Mais trágica ainda essa coincidência De me reconhecer nos gestos que te apanham, Na embriaguez dos olhos que se abandonam Numa absorvente sombra de solidão.
Eu suspiro e tudo parece em vão. Que maldita sina essa a dos cínicos! A nostalgia de romper os laços... Essa incapacidade de manter os vínculos...
domingo, 11 de março de 2007
:: VILANIAS ::
Quando a razão faz de nós dois oponentes, Quando transformo você em meu alvo, Minhas ressalvas soam tão inconseqüentes, Eu me entrego a esse poema acidental.
O gosto nos lábios tem caráter inconstante.

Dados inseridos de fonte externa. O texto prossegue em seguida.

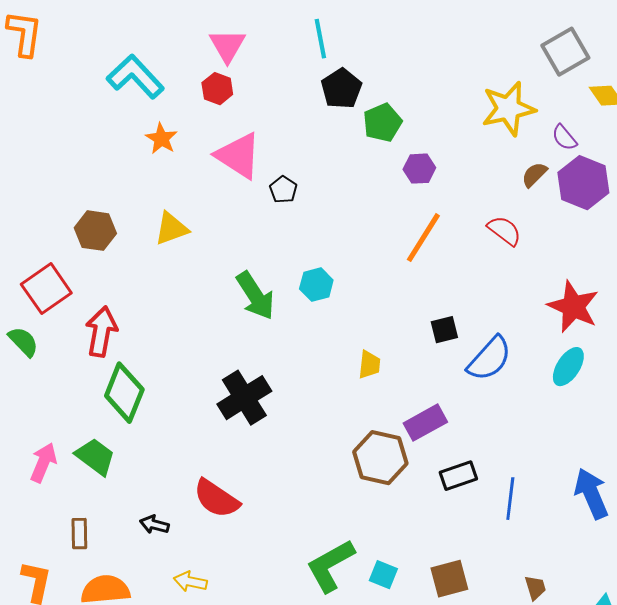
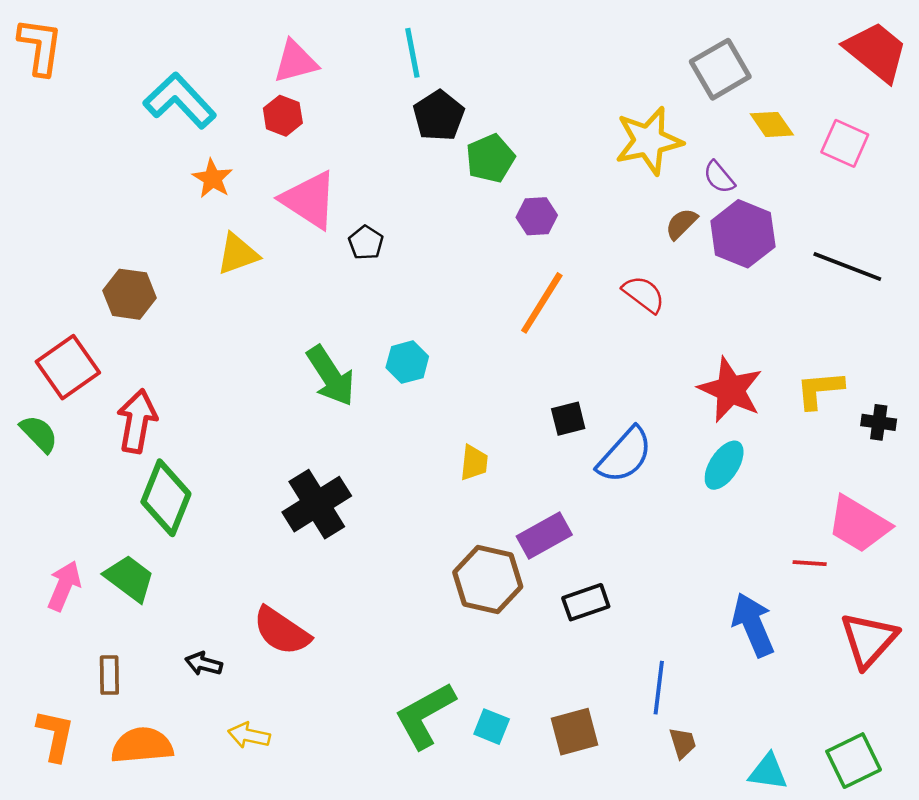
pink triangle: (227, 46) -> (295, 62), turned 45
yellow triangle: (171, 229) -> (238, 254), moved
blue line: (510, 499) -> (659, 688), moved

Nós construímos mil enigmas sentimentais. O que é acaso não distrai como antes. Os nossos pares são deslizes amorais.
Nesse meu jeito há uma dor lancinante... Na tua sombra prevejo uma cor mordaz. E se um encontro se estabelece inebriante, Os nossos corpos se intumescem como rivais.
O teu desejo me descontraiu, era proibido! Também aos outros você fingiu intensamente? Eu me iludi no véu das suas vilanias. Na perspicácia do seu olhar irreverente.
Quando a mágoa fez de mim um combatente, Eu resolvi dos seus abraços me libertar... Você sorriu na travessia do meu sentimento. Agora vive nesses versos a se vingar.